According to Pensions at a Glance 2025, the gap exceeds 35% in Austria, Mexico, the Netherlands, and the United Kingdom, and reaches its highest point in Japan, where women receive 47% less than men upon retirement. In contrast, nations like Czechia, Estonia, Iceland, the Slovak Republic, Slovenia, and Denmark record differences of less than 10%. Mexico stands out negatively not only for the size of the gap—up to 35% less for women—but also because it has not shown a clear downward trend, as is the case in most of the organization’s countries. Learn more
Pensions: A Problem in Mexico That Has Not Been Resolved
While in most OECD countries the pension difference has gradually decreased, in Mexico the gap has even increased in recent decades. This means that many women face old age with insufficient incomes, especially those who live alone or depend exclusively on their pension to subsist. The social impact is profound: lower savings capacity, greater vulnerability to illness, and economic dependency in a life stage where employment opportunities are limited.
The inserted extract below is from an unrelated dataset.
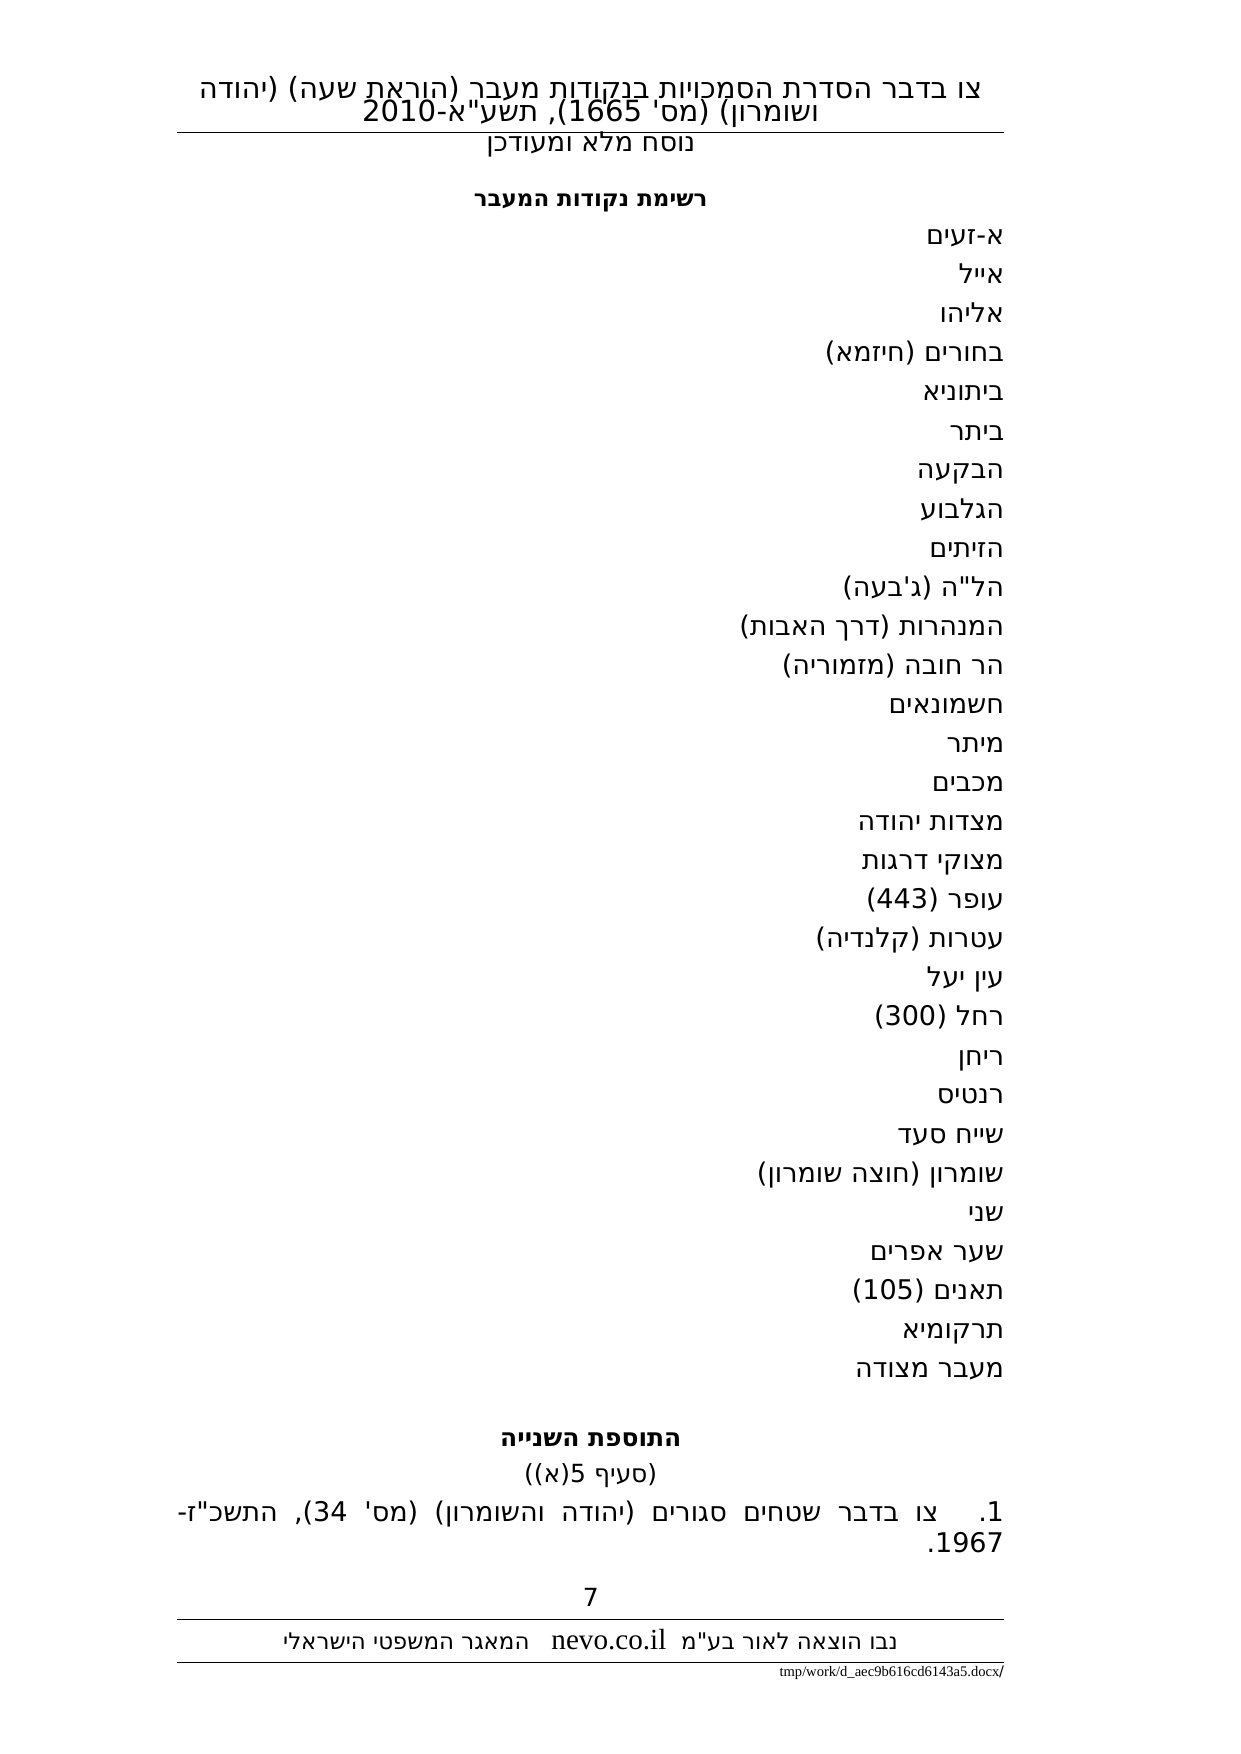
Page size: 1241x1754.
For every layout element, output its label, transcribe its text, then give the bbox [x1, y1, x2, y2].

Does Mexico’s Pension Reform Help?
In 2024, Mexico approved a reform to the pension system aimed at improving the amount retirees receive. The most significant change is a supplement that guarantees up to 100% of the last salary, with a maximum cap, reducing exclusive reliance on one’s entire work history. The OECD acknowledges that this adjustment could help reduce the gender gap, as it limits the impact of unequal career paths. However, the organization itself warns that the effect will be limited. To access a full pension, at least 20 years of contributions are required, a threshold difficult to reach for many women who have worked in the informal sector or have had interrupted careers. Furthermore, informal employment remains high in Mexico and disproportionately affects women.
Insufficient Progress Without Structural Changes
The OECD’s diagnosis is conclusive, underscoring that the reform is a step, but not a complete solution. To fundamentally close the pension gap between men and women, Mexico needs broader changes, including:
- Greater access for women to formal employment.
- Better wages and a narrower gender wage gap.
- A more equitable distribution of care work between men and women.
As long as these inequalities persist in working and social life, the gap will inevitably extend into retirement, perpetuating economic inequality in old age. The picture painted by the OECD is not only a warning but a call to address a structural debt that persists until the end of the working lives of millions of women in Mexico.